*** Document passage Section Begins ***

Entity vs API Models

OpenMetadata separates entity definitions from API request models:

Type Purpose Example
Entity Response/read models Table, Database, Dashboard
Create POST request body CreateTable, CreateDatabase
Update PATCH request body Partial entity fields
# Entity model (response)
class Table(BaseModel):
    id: UUID
    name: str
    fullyQualifiedName: str
    columns: List[Column]
    database: EntityReference
    ...

# API model (request)
class CreateTable(BaseModel):
    name: str
    columns: List[Column]
    databaseSchema: FullyQualifiedEntityName
    ...

Entity Hierarchy

DatabaseService
    └── Database
        └── DatabaseSchema
            └── Table
                └── Column

DashboardService
    └── Dashboard
        └── Chart

PipelineService
    └── Pipeline
        └── Task

MessagingService
    └── Topic

Entity References

Link entities using references:

# By fully qualified name
table = CreateTable(
    name="orders",
    databaseSchema="prod.sales.public",  # FQN string
    columns=[...],
)

# By EntityReference
table.owner = EntityReference(
    id=user_uuid,
    type="user",
)

Custom Property Model Handling

OpenMetadata supports user-defined custom properties on entities. SDKs must handle these dynamic fields.

*** Document passage Section Ends ***
*** Provided material Section Begins ***

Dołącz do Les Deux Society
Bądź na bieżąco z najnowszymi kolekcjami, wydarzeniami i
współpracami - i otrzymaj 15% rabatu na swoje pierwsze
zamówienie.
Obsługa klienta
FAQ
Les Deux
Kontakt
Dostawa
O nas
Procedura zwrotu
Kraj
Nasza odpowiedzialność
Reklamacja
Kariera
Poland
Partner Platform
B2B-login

*** Provided material Section Ends ***

▶ Job A
Replace "request body" with "payload" in the OpenMetadata models passage, from "OpenMetadata separates entity" up to and including "Entity model (response)", and give that part again.
▶ Job B
Turn the lines of the records into a numbered list, leaving out any blank lines.
The text and the records come from separate sources.

▶ Exercise result A
OpenMetadata separates entity definitions from API request models:

Type Purpose Example
Entity Response/read models Table, Database, Dashboard
Create POST payload CreateTable, CreateDatabase
Update PATCH payload Partial entity fields
# Entity model (response)

▶ Exercise result B
1. Dołącz do Les Deux Society
2. Bądź na bieżąco z najnowszymi kolekcjami, wydarzeniami i
3. współpracami - i otrzymaj 15% rabatu na swoje pierwsze
4. zamówienie.
5. Obsługa klienta
6. FAQ
7. Les Deux
8. Kontakt
9. Dostawa
10. O nas
11. Procedura zwrotu
12. Kraj
13. Nasza odpowiedzialność
14. Reklamacja
15. Kariera
16. Poland
17. Partner Platform
18. B2B-login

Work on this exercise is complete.